Rewrite the stretch from the line containing "Саунд-продюсером та бітмейкером альбому" through the line containing "знаходили в ньому відгук. Звісно, ми могли б", swapping "тандему" for "дуету" and leaving everything else as it is.

****

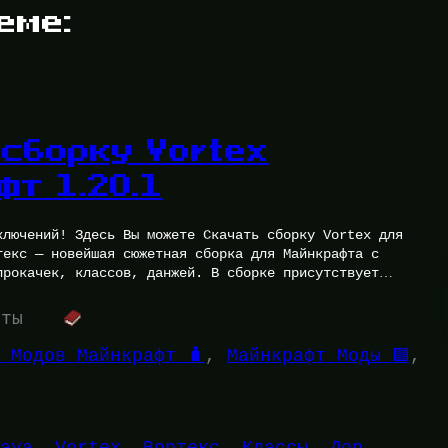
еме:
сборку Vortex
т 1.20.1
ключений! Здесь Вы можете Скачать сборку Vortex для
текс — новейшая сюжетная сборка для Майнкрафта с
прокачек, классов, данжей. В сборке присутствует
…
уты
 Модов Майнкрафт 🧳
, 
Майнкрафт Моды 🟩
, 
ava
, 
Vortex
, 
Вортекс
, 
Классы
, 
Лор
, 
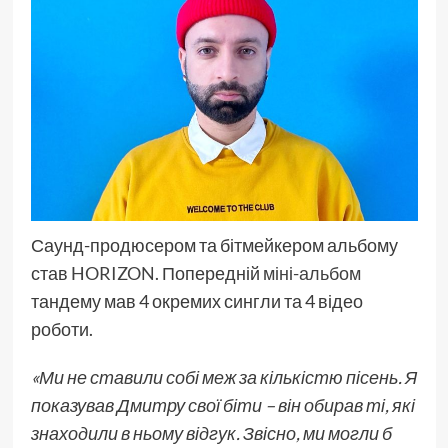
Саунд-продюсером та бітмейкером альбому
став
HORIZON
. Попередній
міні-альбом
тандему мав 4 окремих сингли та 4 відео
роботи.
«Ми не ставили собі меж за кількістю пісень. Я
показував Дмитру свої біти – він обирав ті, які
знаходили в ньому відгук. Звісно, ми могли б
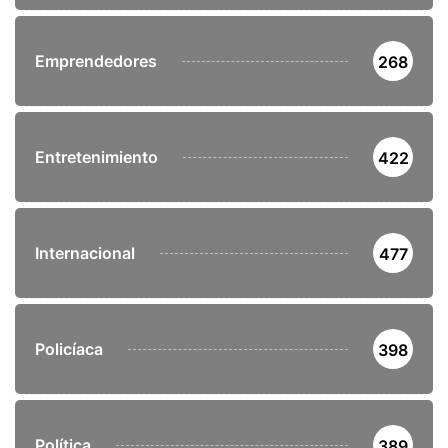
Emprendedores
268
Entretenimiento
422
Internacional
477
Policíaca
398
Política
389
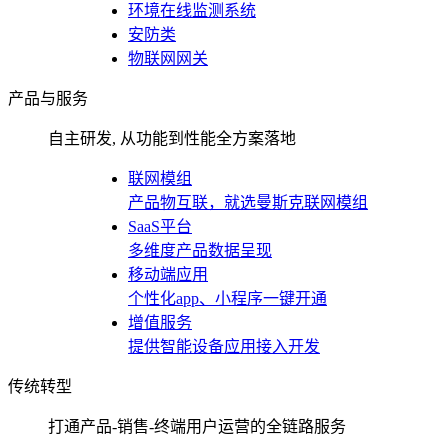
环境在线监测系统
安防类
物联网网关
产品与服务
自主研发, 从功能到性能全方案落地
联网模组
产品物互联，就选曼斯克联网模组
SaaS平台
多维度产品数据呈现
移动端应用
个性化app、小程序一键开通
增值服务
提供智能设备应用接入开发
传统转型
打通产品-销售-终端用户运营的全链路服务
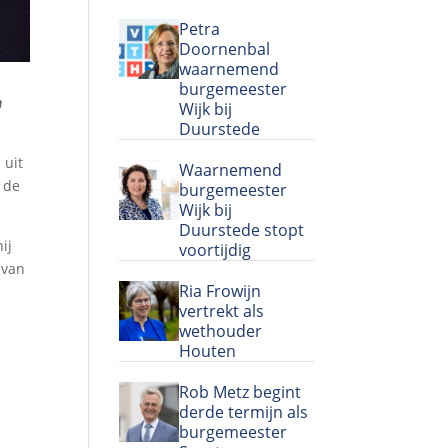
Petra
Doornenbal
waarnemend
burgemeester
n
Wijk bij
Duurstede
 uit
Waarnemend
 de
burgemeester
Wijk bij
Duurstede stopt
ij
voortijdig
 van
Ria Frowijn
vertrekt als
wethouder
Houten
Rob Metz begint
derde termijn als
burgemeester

****

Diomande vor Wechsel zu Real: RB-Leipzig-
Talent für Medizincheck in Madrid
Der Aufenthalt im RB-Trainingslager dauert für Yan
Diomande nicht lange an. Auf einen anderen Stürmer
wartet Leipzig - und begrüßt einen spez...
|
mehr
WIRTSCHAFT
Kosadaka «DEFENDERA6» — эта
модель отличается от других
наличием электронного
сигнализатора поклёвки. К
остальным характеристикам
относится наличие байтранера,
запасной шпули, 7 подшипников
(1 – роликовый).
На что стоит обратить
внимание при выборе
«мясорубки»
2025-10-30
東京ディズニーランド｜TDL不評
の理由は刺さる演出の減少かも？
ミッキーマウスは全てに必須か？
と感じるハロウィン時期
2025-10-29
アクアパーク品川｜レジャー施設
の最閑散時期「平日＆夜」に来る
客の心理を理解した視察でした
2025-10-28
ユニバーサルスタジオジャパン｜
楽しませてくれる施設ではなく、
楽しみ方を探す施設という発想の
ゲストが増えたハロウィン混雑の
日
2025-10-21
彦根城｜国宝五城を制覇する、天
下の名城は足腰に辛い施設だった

****

> _Written response_:
Саунд-продюсером та бітмейкером альбому
став
HORIZON
. Попередній
міні-альбом
дуету мав 4 окремих сингли та 4 відео
роботи.
«Ми не ставили собі меж за кількістю пісень. Я
показував Дмитру свої біти – він обирав ті, які
знаходили в ньому відгук. Звісно, ми могли б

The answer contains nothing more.